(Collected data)
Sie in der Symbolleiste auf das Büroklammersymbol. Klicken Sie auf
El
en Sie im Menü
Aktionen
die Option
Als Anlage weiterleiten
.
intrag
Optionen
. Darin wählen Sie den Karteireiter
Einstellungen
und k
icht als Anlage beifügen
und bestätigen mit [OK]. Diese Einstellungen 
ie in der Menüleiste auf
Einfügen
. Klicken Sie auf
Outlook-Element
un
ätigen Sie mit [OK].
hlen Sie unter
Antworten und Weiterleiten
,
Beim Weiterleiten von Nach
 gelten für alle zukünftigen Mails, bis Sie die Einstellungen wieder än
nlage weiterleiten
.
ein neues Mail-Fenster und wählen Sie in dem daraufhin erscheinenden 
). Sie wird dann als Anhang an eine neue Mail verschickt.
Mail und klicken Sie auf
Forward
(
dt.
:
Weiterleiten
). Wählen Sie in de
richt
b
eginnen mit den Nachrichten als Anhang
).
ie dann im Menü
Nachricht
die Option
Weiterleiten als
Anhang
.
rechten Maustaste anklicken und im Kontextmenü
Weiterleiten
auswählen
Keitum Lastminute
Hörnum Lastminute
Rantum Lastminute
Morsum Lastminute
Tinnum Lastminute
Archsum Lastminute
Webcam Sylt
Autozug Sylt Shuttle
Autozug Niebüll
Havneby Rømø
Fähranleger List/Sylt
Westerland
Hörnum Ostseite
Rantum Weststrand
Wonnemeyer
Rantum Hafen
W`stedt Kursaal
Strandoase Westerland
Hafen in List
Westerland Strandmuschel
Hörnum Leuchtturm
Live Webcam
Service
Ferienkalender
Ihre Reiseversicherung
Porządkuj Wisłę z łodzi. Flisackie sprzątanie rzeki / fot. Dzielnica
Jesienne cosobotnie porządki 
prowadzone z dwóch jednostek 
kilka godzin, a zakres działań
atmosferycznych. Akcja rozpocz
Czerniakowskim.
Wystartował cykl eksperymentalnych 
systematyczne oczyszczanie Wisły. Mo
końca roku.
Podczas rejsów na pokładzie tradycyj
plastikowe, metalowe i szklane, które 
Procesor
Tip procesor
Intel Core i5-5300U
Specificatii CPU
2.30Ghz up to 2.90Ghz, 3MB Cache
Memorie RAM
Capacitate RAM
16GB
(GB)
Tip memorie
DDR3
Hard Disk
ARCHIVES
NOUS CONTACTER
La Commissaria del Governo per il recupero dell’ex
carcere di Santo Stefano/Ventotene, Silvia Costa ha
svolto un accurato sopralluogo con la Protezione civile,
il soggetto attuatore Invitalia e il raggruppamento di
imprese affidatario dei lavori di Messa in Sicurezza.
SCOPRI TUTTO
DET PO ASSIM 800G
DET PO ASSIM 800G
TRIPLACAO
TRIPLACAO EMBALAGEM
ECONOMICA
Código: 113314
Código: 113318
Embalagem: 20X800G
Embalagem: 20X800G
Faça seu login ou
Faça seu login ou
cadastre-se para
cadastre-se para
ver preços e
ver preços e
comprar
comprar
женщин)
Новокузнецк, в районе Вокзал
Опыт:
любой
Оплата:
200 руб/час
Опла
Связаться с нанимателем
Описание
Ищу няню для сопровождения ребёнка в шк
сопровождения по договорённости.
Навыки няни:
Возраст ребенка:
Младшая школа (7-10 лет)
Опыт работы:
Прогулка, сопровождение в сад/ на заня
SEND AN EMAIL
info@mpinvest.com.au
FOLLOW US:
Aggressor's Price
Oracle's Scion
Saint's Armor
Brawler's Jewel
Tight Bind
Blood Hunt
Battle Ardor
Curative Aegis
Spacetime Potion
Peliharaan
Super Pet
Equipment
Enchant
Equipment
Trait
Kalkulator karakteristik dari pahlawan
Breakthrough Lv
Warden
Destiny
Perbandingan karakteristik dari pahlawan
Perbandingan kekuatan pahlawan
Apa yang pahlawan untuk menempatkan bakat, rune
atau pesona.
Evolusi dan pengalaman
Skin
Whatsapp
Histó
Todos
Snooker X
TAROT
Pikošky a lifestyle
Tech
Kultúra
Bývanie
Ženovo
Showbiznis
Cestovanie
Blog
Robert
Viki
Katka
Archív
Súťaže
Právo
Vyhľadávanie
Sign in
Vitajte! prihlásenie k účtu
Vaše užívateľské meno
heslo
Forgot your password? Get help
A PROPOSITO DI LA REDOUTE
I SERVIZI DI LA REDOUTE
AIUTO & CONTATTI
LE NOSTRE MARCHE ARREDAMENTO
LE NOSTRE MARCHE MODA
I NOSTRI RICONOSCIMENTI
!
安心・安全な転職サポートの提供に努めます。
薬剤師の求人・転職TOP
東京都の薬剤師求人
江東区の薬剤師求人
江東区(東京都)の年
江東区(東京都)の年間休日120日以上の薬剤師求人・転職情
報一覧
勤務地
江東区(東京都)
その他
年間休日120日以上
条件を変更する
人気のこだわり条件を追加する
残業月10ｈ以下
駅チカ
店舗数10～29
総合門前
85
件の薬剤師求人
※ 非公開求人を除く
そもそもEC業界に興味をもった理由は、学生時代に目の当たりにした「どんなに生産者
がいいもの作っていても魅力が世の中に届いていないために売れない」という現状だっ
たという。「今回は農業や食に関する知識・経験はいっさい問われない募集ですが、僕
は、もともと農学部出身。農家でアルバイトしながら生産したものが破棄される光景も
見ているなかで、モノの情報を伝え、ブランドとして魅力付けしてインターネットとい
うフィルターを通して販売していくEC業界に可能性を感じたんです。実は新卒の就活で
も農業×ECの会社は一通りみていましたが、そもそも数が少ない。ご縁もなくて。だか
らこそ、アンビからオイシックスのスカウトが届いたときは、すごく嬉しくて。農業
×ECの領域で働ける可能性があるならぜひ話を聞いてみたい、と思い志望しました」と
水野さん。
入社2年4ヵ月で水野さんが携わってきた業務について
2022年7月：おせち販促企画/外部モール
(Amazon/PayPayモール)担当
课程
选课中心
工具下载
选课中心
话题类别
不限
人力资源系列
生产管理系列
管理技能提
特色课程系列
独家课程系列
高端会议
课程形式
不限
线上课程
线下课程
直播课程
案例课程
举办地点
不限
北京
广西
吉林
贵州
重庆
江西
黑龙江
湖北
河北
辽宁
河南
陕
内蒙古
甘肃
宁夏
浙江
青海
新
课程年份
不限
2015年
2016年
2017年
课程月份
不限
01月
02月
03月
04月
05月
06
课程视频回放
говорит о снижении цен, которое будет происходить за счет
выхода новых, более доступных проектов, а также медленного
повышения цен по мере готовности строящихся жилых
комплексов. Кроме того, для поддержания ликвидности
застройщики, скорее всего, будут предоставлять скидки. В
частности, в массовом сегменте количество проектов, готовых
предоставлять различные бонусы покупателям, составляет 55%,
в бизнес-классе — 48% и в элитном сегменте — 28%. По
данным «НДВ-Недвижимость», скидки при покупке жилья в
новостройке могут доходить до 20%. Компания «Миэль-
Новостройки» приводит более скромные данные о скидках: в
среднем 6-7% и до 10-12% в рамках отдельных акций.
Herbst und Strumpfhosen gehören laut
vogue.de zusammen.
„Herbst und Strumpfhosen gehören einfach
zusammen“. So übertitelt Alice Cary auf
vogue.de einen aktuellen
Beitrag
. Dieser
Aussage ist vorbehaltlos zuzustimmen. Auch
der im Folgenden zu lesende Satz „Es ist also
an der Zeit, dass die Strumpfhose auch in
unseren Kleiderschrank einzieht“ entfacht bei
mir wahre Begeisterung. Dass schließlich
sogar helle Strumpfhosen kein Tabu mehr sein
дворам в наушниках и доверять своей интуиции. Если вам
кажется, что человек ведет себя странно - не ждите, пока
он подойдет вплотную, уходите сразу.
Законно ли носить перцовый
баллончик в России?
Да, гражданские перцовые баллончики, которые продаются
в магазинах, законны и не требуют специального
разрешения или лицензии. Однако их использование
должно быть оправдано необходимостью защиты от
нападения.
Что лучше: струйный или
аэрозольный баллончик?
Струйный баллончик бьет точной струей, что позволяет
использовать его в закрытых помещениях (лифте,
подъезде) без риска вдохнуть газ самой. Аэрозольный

**Instruction**
Out of the preceding entries, pull every line containing the string "Anhang".

**Task result**
). Sie wird dann als Anhang an eine neue Mail verschickt.
eginnen mit den Nachrichten als Anhang
Anhang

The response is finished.